Russian society’s initial reaction to Moscow’s efforts to assist several foreign states (from Italy to Venezuela) was mixed. In general, however, the pandemic is certainly boosting isolationist sentiments and reducing public support for an active and energetic foreign policy. Previously, the public saw demonstration of Russia’s presence in the Middle East, Africa, and Latin America as an affirmation of it as a “superpower”, which was perceived in a solely positive light. Now, this presence is, with increasing frequency, viewed as an unfounded waste of shrinking resources. It may be concluded that, given the pandemic, the so-called “Crimean consensus” is becoming entirely ineffective, and it is becoming harder and harder to justify Russia’s foreign policy in the eyes of the country’s population.

The Harsh Bipolarity of the Post-Virus World

The COVID-19 pandemic has evidently accelerated the shaping of the new US-China bipolarity.
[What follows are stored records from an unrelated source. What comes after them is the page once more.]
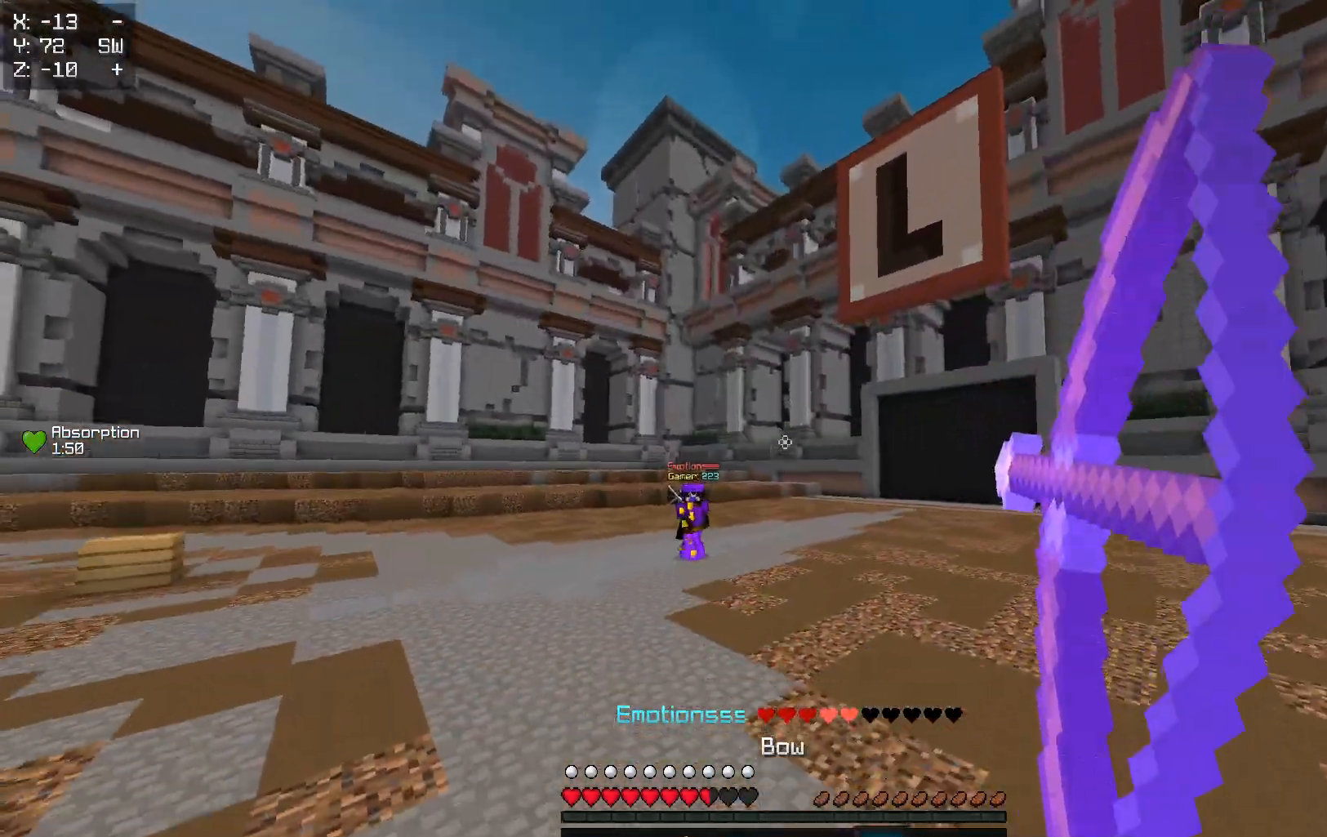
{"keys": ["a", "w"], "events": []}
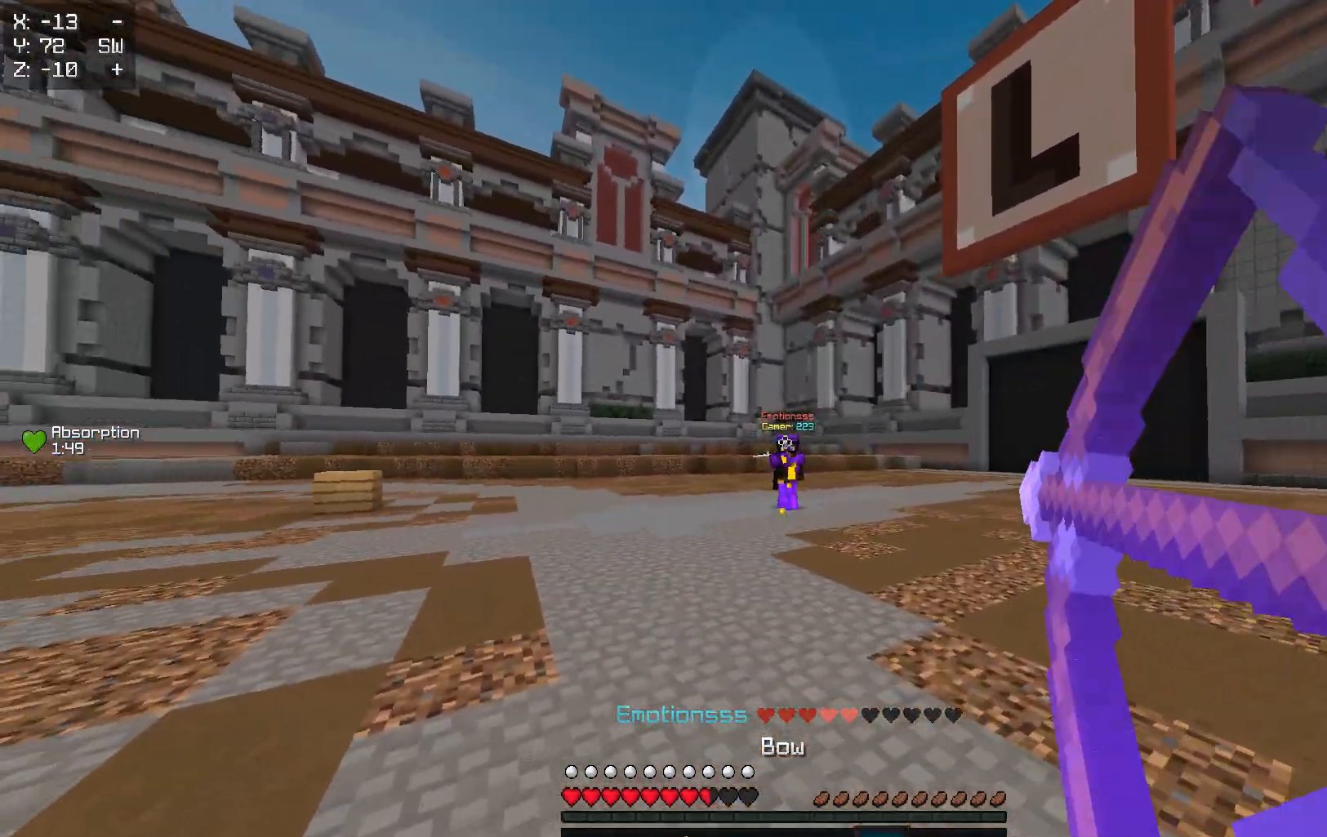
{"keys": ["w"], "events": [[183, "a", "up"]]}
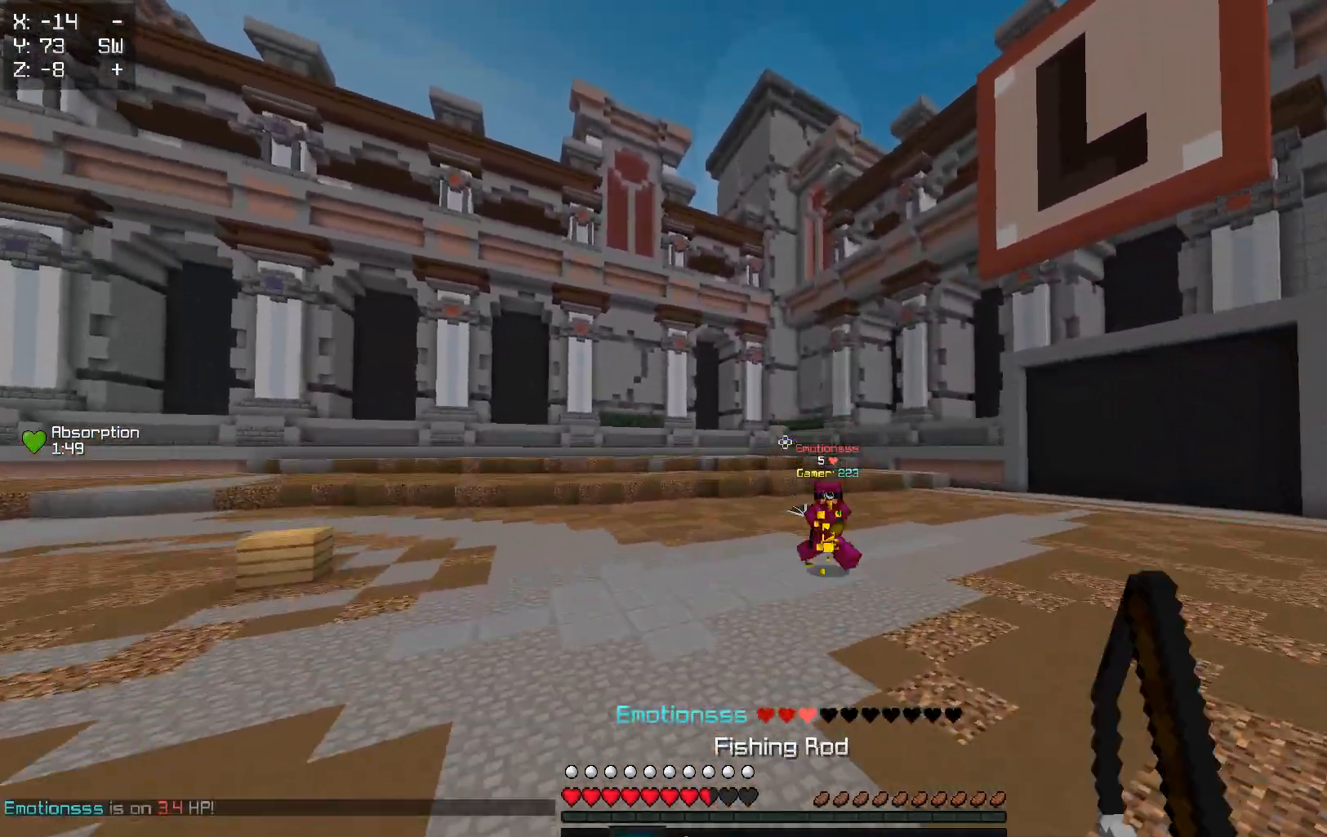
{"keys": ["a", "d", "w"], "events": [[67, "d", "down"], [467, "a", "down"]]}
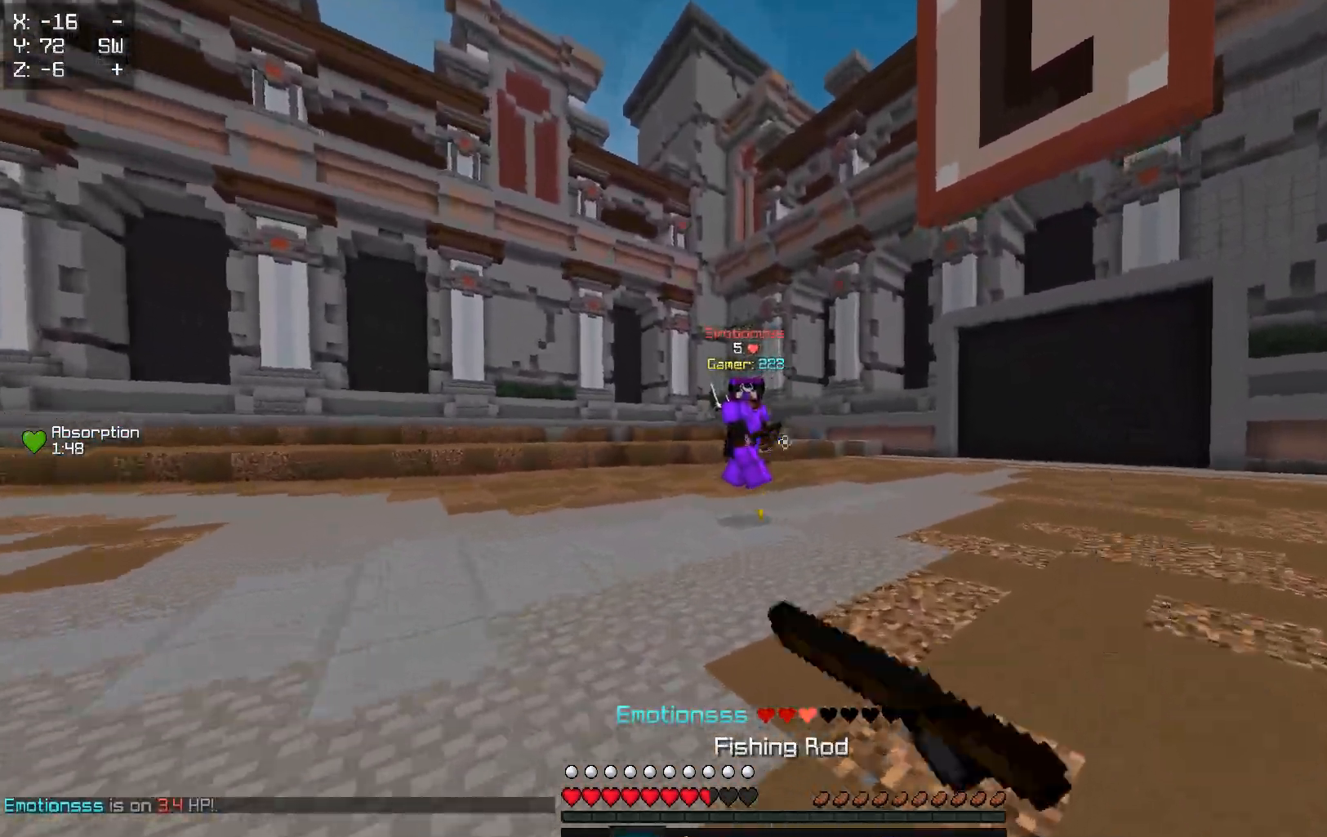
{"keys": ["a", "w"], "events": [[50, "d", "up"], [117, "w", "up"], [467, "w", "down"]]}
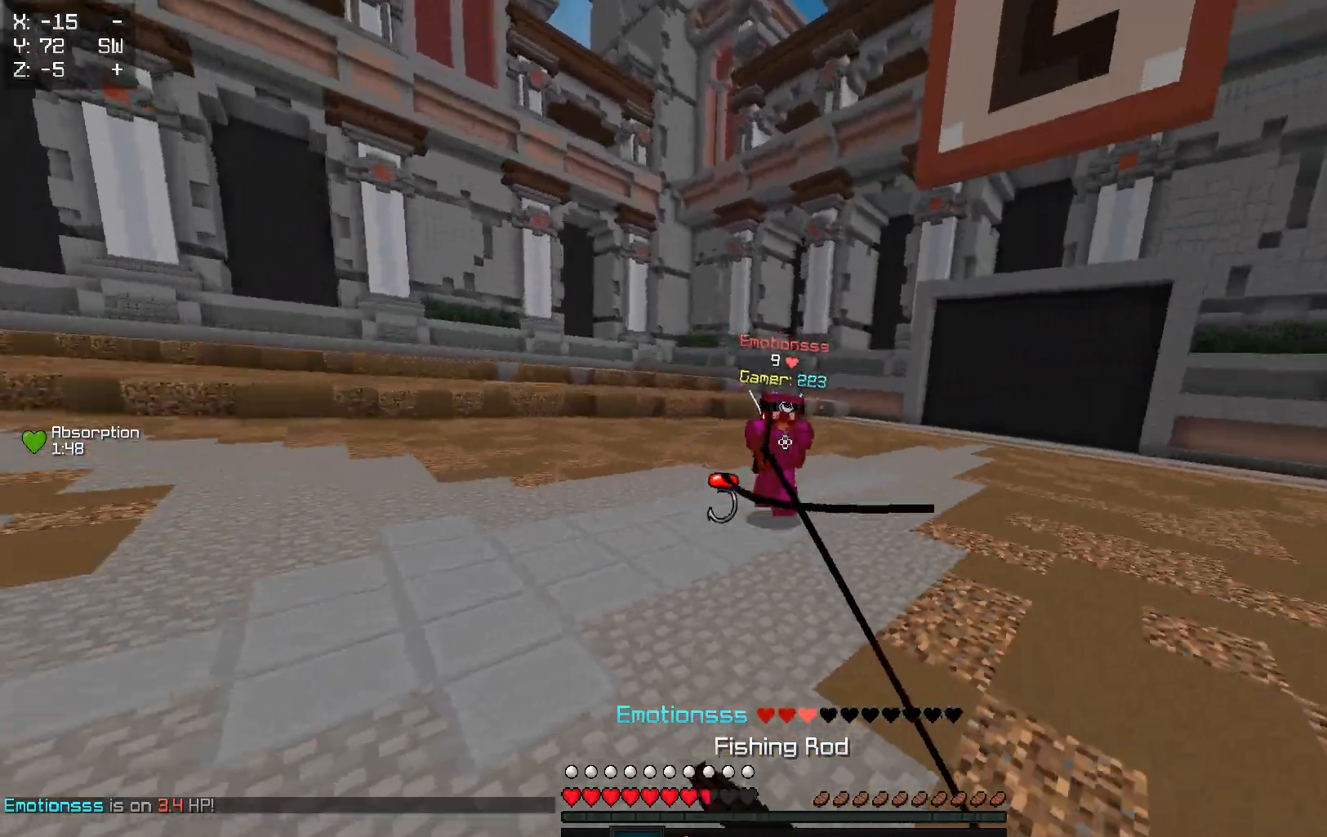
{"keys": ["a"], "events": [[500, "w", "up"]]}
The recently-launched electoral campaign in the US is marked by Trump and Biden outdoing each other in demonstrating their harsh attitude toward Beijing. The confrontation between the two states is undermining the effectiveness of the UN Security Council, the WHO, G20 and other international organizations. The emerging rigid bipolarity carries systemic risks for all participants in global relations; Russia, additionally, faces other specific threats. The growing asymmetry between the Moscow and Beijing potentials is becoming increasingly visible and cooperation with China’s real or potential opponents (such as India, Vietnam or even Japan) more and more problematic.

P.S.

“Never waste a good crisis”: this paradoxical adage credited to Winston Churchill is relevant today as never before. Neither Russia nor other states should waste the systemic global crisis triggered by the coronavirus pandemic. A crisis does not give anyone grounds for crossing out their past mistakes or forgetting their past achievements. Yet a crisis is not just a convenient pretext but also a solid reason for shaking up one’s old foreign political “wardrobe.” Close scrutiny is certain to reveal things that are moth-eaten, no longer fit, or are simply no longer fashionable.